We first discovered the cheeses of Beatrix Dairy at Culture Club Cheese for our article on cheese and wine pairing, Where There’s Whey, There’s Wine.
High up in the Eastern Free State's Witteberge Mountains journalist turned farmer and cheese-maker Barry Sergeant makes cheese from a herd of free-range goats.
The cheeses he specialises in are natural-rind cheeses, bloomy rinds (such as buche), washed-rind (chevrotin), and tomme.
What does a day in the life of Barry Sergeant look like?
Up at 06h00; attend to the dogs and falcon. Prepare for work at the dairy, where milking is underway.
Be at the dairy by 07h00; start with an individual inspection and greeting of each and every animal. Check for any signs that may require attention.
Move to the milking parlour, and into the dairy. The next few hours – often up to midday – are spent dealing with cheese-making.
This comprises a very long list of activities.
Daily attention is paid to cleanliness and sanitation.
We only use piping-fresh milk, which is moved within minutes into the cheese-making area.
We never store milk, meaning that the operations work seven days a week, every day of the year.
Around 17h00, when the animals come in from the free-range, they are once again greeted and inspected individually.
When there are kids, extra attention is given to the mothers and kids. Various natural supplements may be used to boost the condition of the animals.
How did you go from journalist to goat farmer and cheese maker?

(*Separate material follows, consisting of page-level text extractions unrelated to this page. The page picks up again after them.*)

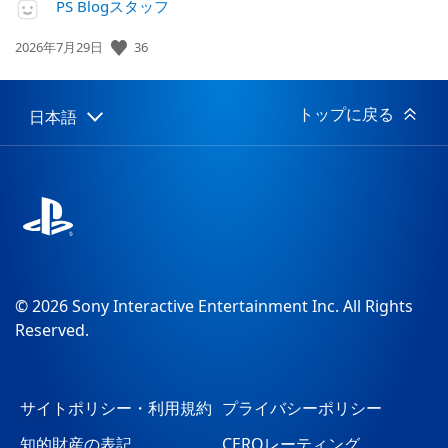
PS Blogスタッフ
36
公
2026年7月29日
開
日:
トップに戻る
日本語
Select
Current
a
region:
region
© 2026 Sony Interactive Entertainment Inc. All Rights
Reserved.
サイトポリシー・利用規約
プライバシーポリシー
知的財産の表記
CEROレーティング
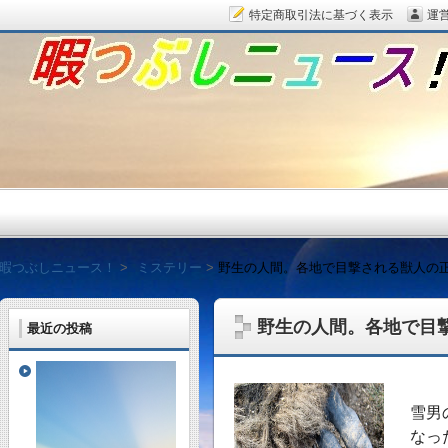
特定商取引法に基づく表示
運
暇つぶしニュース！
暇つぶしニュース！
ミステリー
野生の人間。各地で目撃される獣人の
野生の人間。各地で目
最近の投稿
毎日面白い話題をピッ
雪男
なっ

I was born and raised on farms in Zambia and Botswana and always considered farming my first prize, but I was distracted by all kinds of other things . . . for a while, anyway!

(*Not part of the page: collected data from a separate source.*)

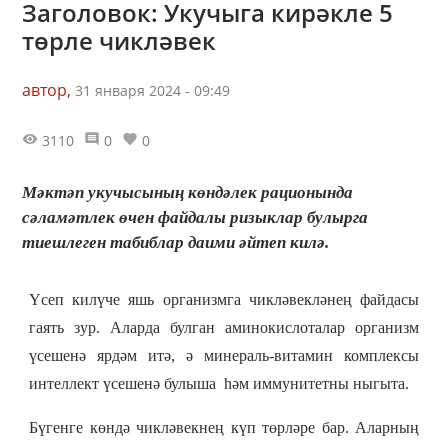
Заголовок: Укучыга кирәкле 5
төрле чикләвек
автор,
31 января 2024 - 09:49
3110
0
0
Мәктәп укучысының көндәлек рационында
сәламәтлек өчен файдалы ризыклар булырга
тиешлеген табиблар даими әйтеп килә.
Үсеп килүче яшь организмга чикләвекләнең файдасы
гаять зур. Аларда булган аминокислоталар организм
үсешенә ярдәм итә, ә минераль-витамин комплексы
интеллект үсешенә булыша һәм иммунитетны ныгыта.
Бүгенге көндә чикләвекнең күп төрләре бар. Аларның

We hear you're involved with bees too; can you elaborate?
I have been involved in bee-keeping for many years, mainly with Lardus Erasmus, who is a practical and academic expert (and based in Potchefstroom).
Can you explain the term 'wild cheese making?'
Cheese has been traced back more than 10,000 years. At Beatrix, we try to follow the ancient paths, allowing modern interventions only where unavoidable (refrigeration is a good example).
What is your personal favourite cheese in your range?
In your opinion, what separates SA and French cheese-making at an artisanal level?
In France, such cheeses emphasise the entire value chain, from free-ranging animals, to uncooked milk, to natural cheese-making. In SA, there is an over-reliance on modern interventions, such as concentrated farming (especially of milk-goats), cooking of milk, generous use of additives, artificial rinds, and so on. After more than 10,000 years of making cheese, where should we be?
Things to love about living on a farm and the Eastern Free State in general?
Beatrix farm is located in a beautiful but inhospitable place. The weather can be very demanding, and conditions are never easy. But the challenges are always inspiring, and keep us on our toes and hooves!